▸ What this task involves
Given the entries below, would you transcribe exactly the lines starting at the one with "خلاف داخل البيت الأبيض.. ترامب يهاجم جانين" and ending at the one with "Daha Fazla İçerik Yükle", both kept, pictures omitted, nothing extra?

▸ Available data
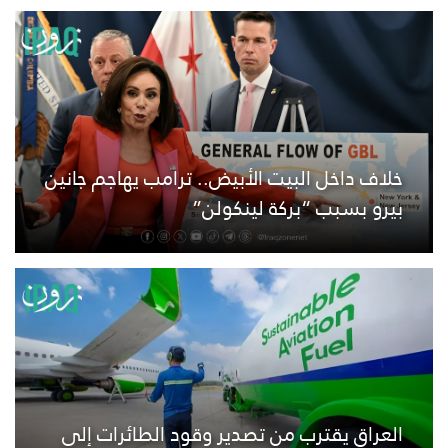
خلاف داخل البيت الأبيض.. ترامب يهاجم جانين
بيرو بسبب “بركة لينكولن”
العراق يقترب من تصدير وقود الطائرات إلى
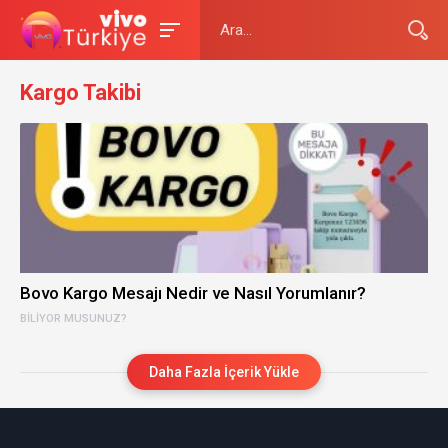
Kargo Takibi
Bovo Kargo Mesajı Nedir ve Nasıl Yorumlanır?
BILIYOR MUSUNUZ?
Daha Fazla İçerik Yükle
* * *
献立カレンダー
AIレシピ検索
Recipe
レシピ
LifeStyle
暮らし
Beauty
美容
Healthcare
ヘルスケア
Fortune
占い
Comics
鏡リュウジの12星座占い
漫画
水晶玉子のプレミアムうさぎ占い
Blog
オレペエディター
---
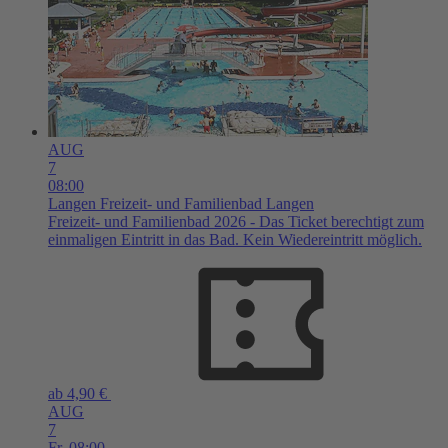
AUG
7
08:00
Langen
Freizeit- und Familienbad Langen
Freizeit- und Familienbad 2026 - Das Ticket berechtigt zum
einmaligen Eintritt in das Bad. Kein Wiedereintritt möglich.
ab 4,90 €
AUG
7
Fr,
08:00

▸ Answer space
خلاف داخل البيت الأبيض.. ترامب يهاجم جانين
بيرو بسبب “بركة لينكولن”
العراق يقترب من تصدير وقود الطائرات إلى
Kargo Takibi
Bovo Kargo Mesajı Nedir ve Nasıl Yorumlanır?
BILIYOR MUSUNUZ?
Daha Fazla İçerik Yükle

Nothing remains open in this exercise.